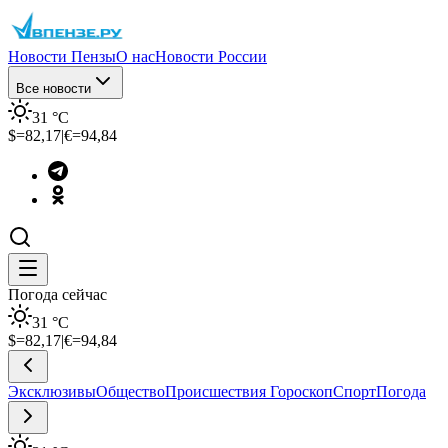
Новости Пензы
О нас
Новости России
Все новости
31
°C
$=
82,17
|
€=
94,84
Погода сейчас
31
°C
$=
82,17
|
€=
94,84
Эксклюзивы
Общество
Происшествия
Гороскоп
Спорт
Погода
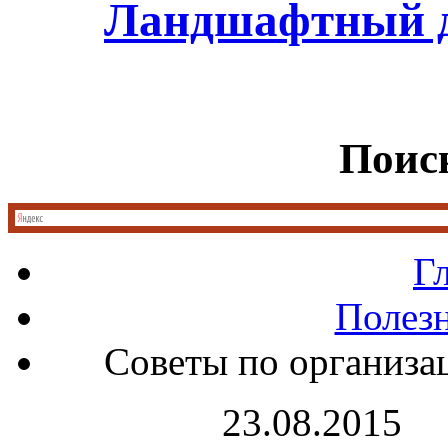
Ландшафтный д
Поиск
Г
Полез
Советы по организац
23.08.2015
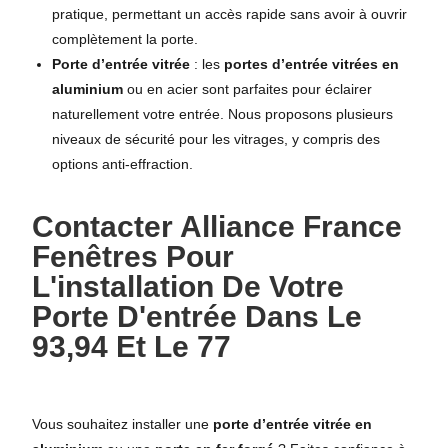
pratique, permettant un accès rapide sans avoir à ouvrir
complètement la porte.
Porte d’entrée vitrée
: les
portes d’entrée vitrées en
aluminium
ou en acier sont parfaites pour éclairer
naturellement votre entrée. Nous proposons plusieurs
niveaux de sécurité pour les vitrages, y compris des
options anti-effraction.
Contacter Alliance France
Fenêtres Pour
L'installation De Votre
Porte D'entrée Dans Le
93,94 Et Le 77
Vous souhaitez installer une
porte d’entrée vitrée en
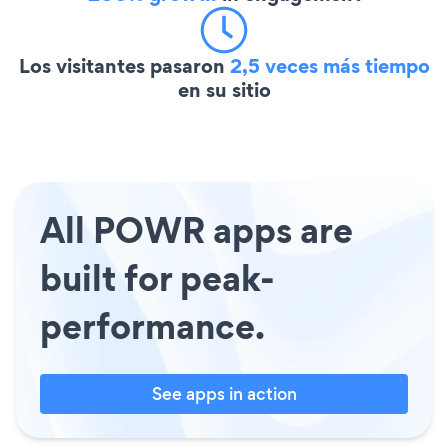
Los visitantes pasaron
2,5 veces más tiempo
en su sitio
All POWR apps are
built for peak-
performance.
See apps in action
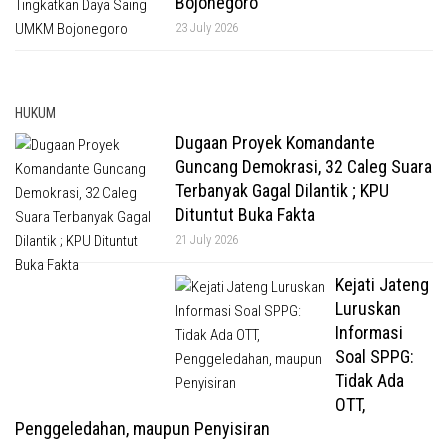
Bojonegoro
23 July 2026
HUKUM
Dugaan Proyek Komandante
Guncang Demokrasi, 32 Caleg Suara
Terbanyak Gagal Dilantik ; KPU
Dituntut Buka Fakta
21 July 2026
Kejati Jateng
Luruskan
Informasi
Soal SPPG:
Tidak Ada
OTT,
Penggeledahan, maupun Penyisiran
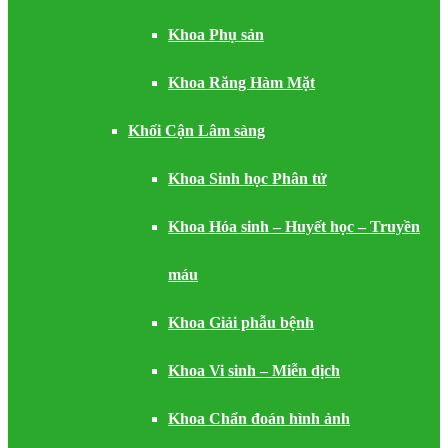
Khoa Phụ sản
Khoa Răng Hàm Mặt
Khối Cận Lâm sàng
Khoa Sinh học Phân tử
Khoa Hóa sinh – Huyết học – Truyền
máu
Khoa Giải phẫu bệnh
Khoa Vi sinh – Miễn dịch
Khoa Chẩn đoán hình ảnh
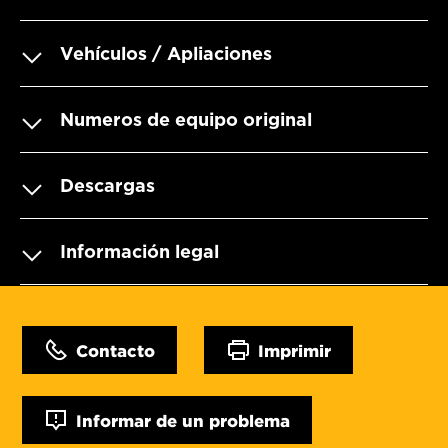
Vehículos / Apliaciones
Numeros de equipo original
Descargas
Información legal
Contacto
Imprimir
Informar de un problema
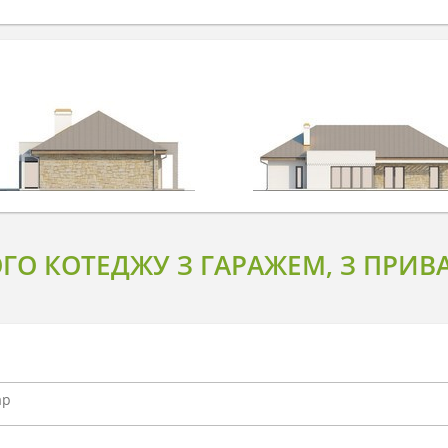
ГО КОТЕДЖУ З ГАРАЖЕМ, З ПРИ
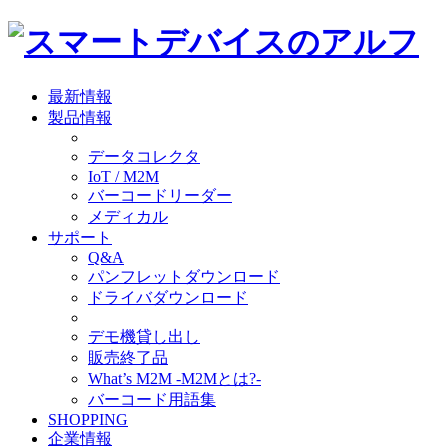
最新情報
製品情報
データコレクタ
IoT / M2M
バーコードリーダー
メディカル
サポート
Q&A
パンフレットダウンロード
ドライバダウンロード
デモ機貸し出し
販売終了品
What’s M2M -M2Mとは?-
バーコード用語集
SHOPPING
企業情報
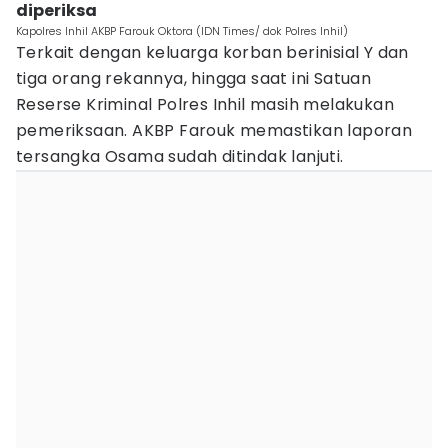
diperiksa
Kapolres Inhil AKBP Farouk Oktora (IDN Times/ dok Polres Inhil)
Terkait dengan keluarga korban berinisial Y dan
tiga orang rekannya, hingga saat ini Satuan
Reserse Kriminal Polres Inhil masih melakukan
pemeriksaan. AKBP Farouk memastikan laporan
tersangka Osama sudah ditindak lanjuti.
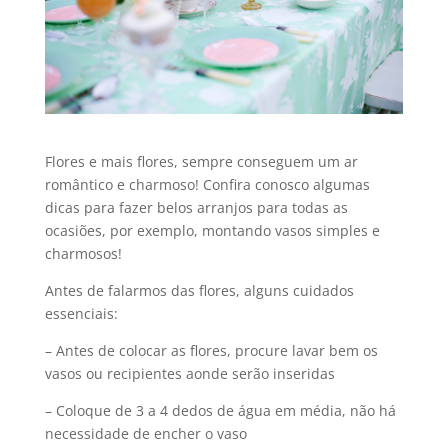
Flores e mais flores, sempre conseguem um ar
romântico e charmoso! Confira conosco algumas
dicas para fazer belos arranjos para todas as
ocasiões, por exemplo, montando vasos simples e
charmosos!
Antes de falarmos das flores, alguns cuidados
essenciais:
– Antes de colocar as flores, procure lavar bem os
vasos ou recipientes aonde serão inseridas
– Coloque de 3 a 4 dedos de água em média, não há
necessidade de encher o vaso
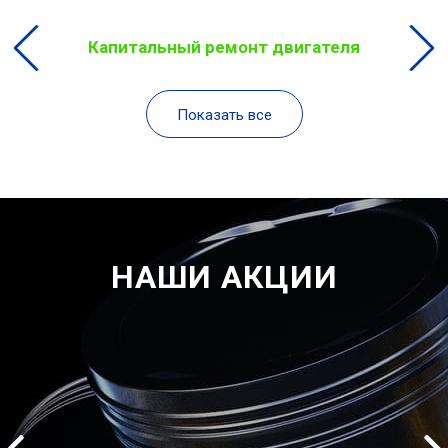
Капитальный ремонт двигателя
Показать все
НАШИ АКЦИИ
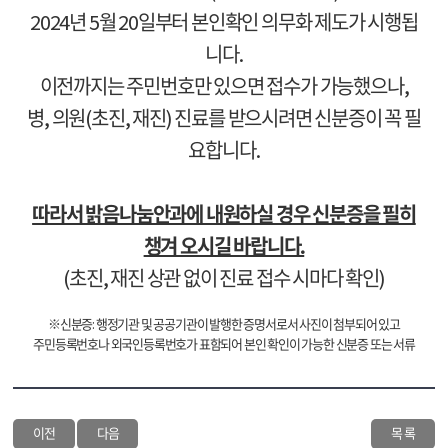
2024년 5월 20일부터 본인확인 의무화 제도가 시행됩
니다.
이전까지는 주민번호만 있으면 접수가 가능했으나,
병, 의원(초진, 재진) 진료를 받으시려면 신분증이 꼭 필
요합니다.
따라서 밝음나눔안과에 내원하실 경우 신분증을 필히
챙겨 오시길 바랍니다.
(초진, 재진 상관 없이 진료 접수 시마다 확인)
※신분증: 행정기관 및 공공기관이 발행한 증명서로서 사진이 첨부되어 있고
주민등록번호나 외국인등록번호가 표함되어 본인 확인이 가능한 신분증 또는 서류
이전
다음
목 록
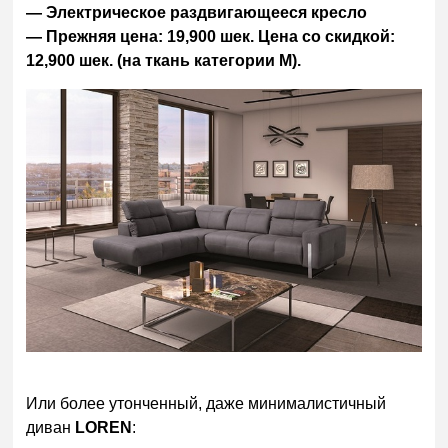
— Электрическое раздвигающееся кресло
— Прежняя цена: 19,900 шек. Цена со скидкой:
12,900 шек. (на ткань категории M).
Или более утонченный, даже минималистичный
диван
LOREN
:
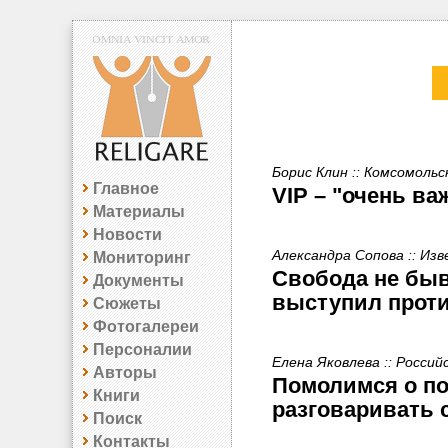
Борис Клин :: Комсомольс
Главное
VIP – "очень в
Материалы
Новости
Александра Сопова :: Из
Мониторинг
Свобода не быв
Документы
выступил проти
Сюжеты
Фотогалереи
Персоналии
Елена Яковлева :: Россий
Авторы
Помолимся о по
Книги
разговаривать 
Поиск
Контакты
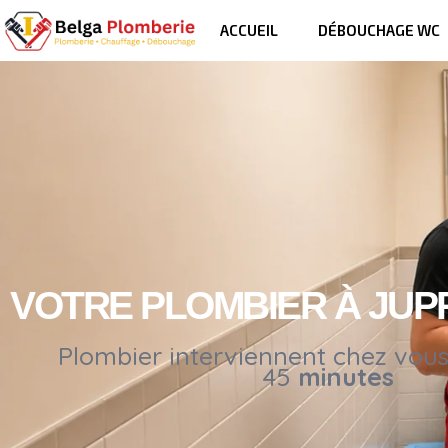
ACCUEIL
DÉBOUCHAGE WC
VOTRE PLOMBIER À JUP
Plombier interviennent chez vou
45
minutes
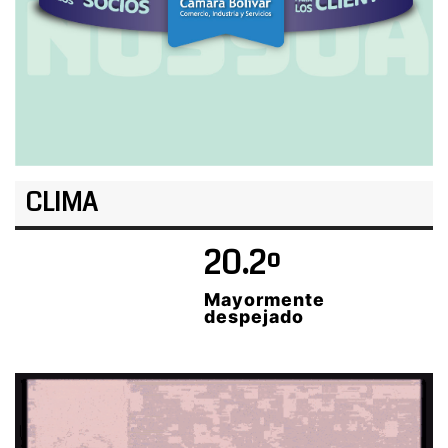
CLIMA
20.2º
Mayormente
despejado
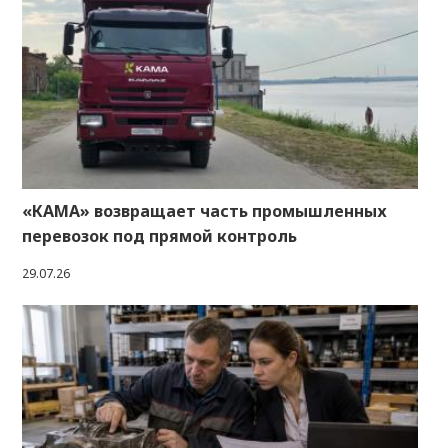
«КАМА» возвращает часть промышленных
перевозок под прямой контроль
29.07.26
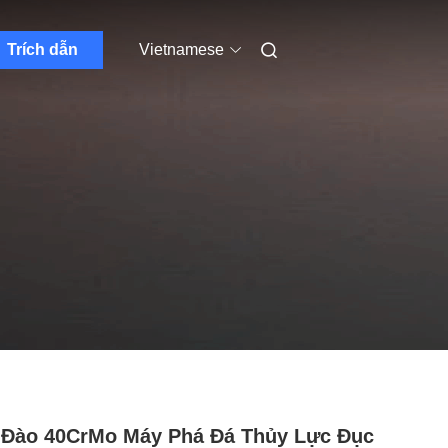
Trích dẫn
Vietnamese
Đào 40CrMo Máy Phá Đá Thủy Lực Đục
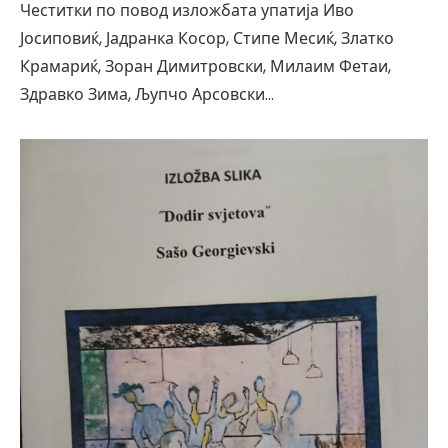
Честитки по повод изложбата упатија Иво
Јосиповиќ, Јадранка Косор, Стипе Месиќ, Златко
Крамариќ, Зоран Димитровски, Милаим Фетаи,
Здравко Зима, Љупчо Арсовски…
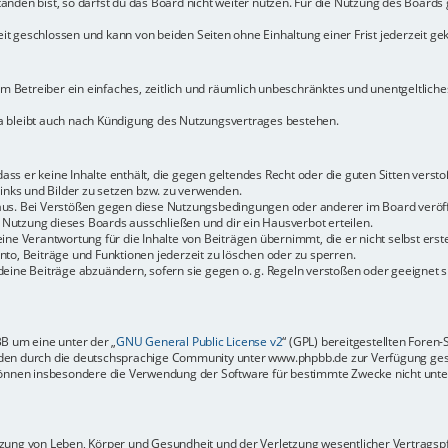
den bist, so darfst du das Board nicht weiter nutzen. Für die Nutzung des Boards ge
t geschlossen und kann von beiden Seiten ohne Einhaltung einer Frist jederzeit ge
dem Betreiber ein einfaches, zeitlich und räumlich unbeschränktes und unentgeltlic
a bleibt auch nach Kündigung des Nutzungsvertrages bestehen.
 dass er keine Inhalte enthält, die gegen geltendes Recht oder die guten Sitten vers
Links und Bilder zu setzen bzw. zu verwenden.
aus. Bei Verstößen gegen diese Nutzungsbedingungen oder anderer im Board veröffe
Nutzung dieses Boards ausschließen und dir ein Hausverbot erteilen.
ine Verantwortung für die Inhalte von Beiträgen übernimmt, die er nicht selbst erste
to, Beiträge und Funktionen jederzeit zu löschen oder zu sperren.
deine Beiträge abzuändern, sofern sie gegen o. g. Regeln verstoßen oder geeignet 
BB um eine unter der „
GNU General Public License v2
“ (GPL) bereitgestellten Fore
en durch die deutschsprachige Community unter www.phpbb.de zur Verfügung gestel
können insbesondere die Verwendung der Software für bestimmte Zwecke nicht unter
ung von Leben, Körper und Gesundheit und der Verletzung wesentlicher Vertragspfli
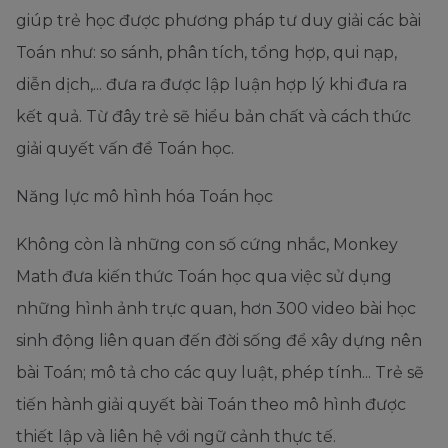
giúp trẻ học được phương pháp tư duy giải các bài
Toán như: so sánh, phân tích, tổng hợp, qui nạp,
diễn dịch,... đưa ra được lập luận hợp lý khi đưa ra
kết quả. Từ đây trẻ sẽ hiểu bản chất và cách thức
giải quyết vấn đề Toán học.
Năng lực mô hình hóa Toán học
Không còn là những con số cứng nhắc, Monkey
Math đưa kiến thức Toán học qua việc sử dụng
những hình ảnh trực quan, hơn 300 video bài học
sinh động liên quan đến đời sống để xây dựng nên
bài Toán; mô tả cho các quy luật, phép tính... Trẻ sẽ
tiến hành giải quyết bài Toán theo mô hình được
thiết lập và liên hệ với ngữ cảnh thực tế.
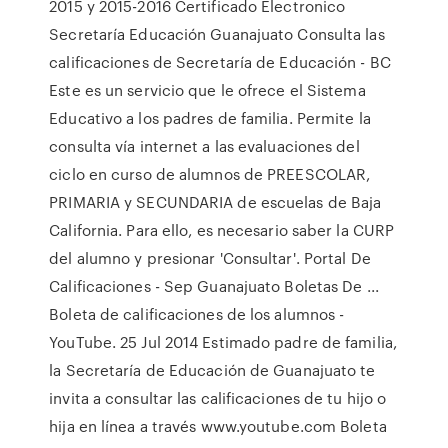
2015 y 2015-2016 Certificado Electronico
Secretaría Educación Guanajuato Consulta las
calificaciones de Secretaría de Educación - BC
Este es un servicio que le ofrece el Sistema
Educativo a los padres de familia. Permite la
consulta vía internet a las evaluaciones del
ciclo en curso de alumnos de PREESCOLAR,
PRIMARIA y SECUNDARIA de escuelas de Baja
California. Para ello, es necesario saber la CURP
del alumno y presionar 'Consultar'. Portal De
Calificaciones - Sep Guanajuato Boletas De ...
Boleta de calificaciones de los alumnos -
YouTube. 25 Jul 2014 Estimado padre de familia,
la Secretaría de Educación de Guanajuato te
invita a consultar las calificaciones de tu hijo o
hija en línea a través www.youtube.com Boleta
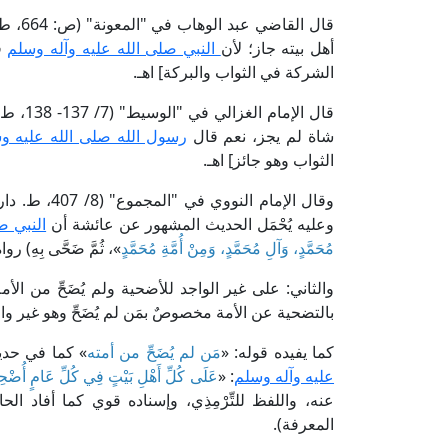
قال ا
أهل بيته جاز؛ لأن
النبي صلى الله عليه وآله وسلم
ف
الشركة في الثواب والبركة] اهـ.
قال الإ
شاة لم يجز، نعم قال
رسول الله صلى الله عليه و
الثواب وهو جائز] اهـ.
وقال الإمام 
وعليه يُحْمَل الحديث المشهور عن عائشة أن
النبي ص
مُحَمَّدٍ، وَآلِ مُحَمَّدٍ، وَمِنْ أُمَّةِ مُحَمَّدٍ
»، ثُمَّ ضَحَّى بِهِ) ر
والثاني: على غير الواجد للأضحية ولم يُضَحِّ من ال
بالتضحية عن الأمة مخصوصٌ بمَن لم يُضَحِّ وهو غير واج
كما يفيده قوله: «
مَن لم يُضَحِّ من أمته
» كما في حدي
عليه وآله وسلم
: «
عَلَى كُلِّ أَهْلِ بَيْتٍ فِي كُلِّ عَامٍ أُضْحِيّ
المعرفة).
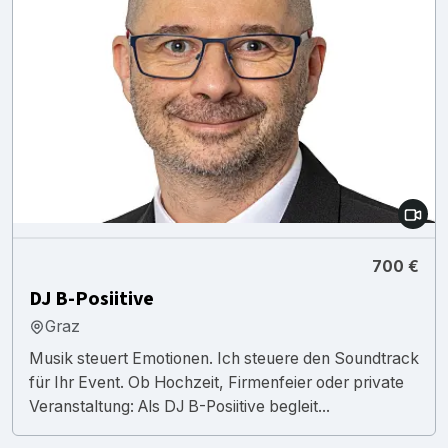
700 €
DJ B-Posiitive
Graz
Musik steuert Emotionen. Ich steuere den Soundtrack
für Ihr Event. Ob Hochzeit, Firmenfeier oder private
Veranstaltung: Als DJ B-Posiitive begleit...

• **THE TASK**
Report each line of the data in which "Toán" occurs.

• **YOUR SOLUTION**
Toán như: so sánh, phân tích, tổng hợp, qui nạp,
giải quyết vấn đề Toán học.
Năng lực mô hình hóa Toán học
Math đưa kiến thức Toán học qua việc sử dụng
bài Toán; mô tả cho các quy luật, phép tính... Trẻ sẽ
tiến hành giải quyết bài Toán theo mô hình được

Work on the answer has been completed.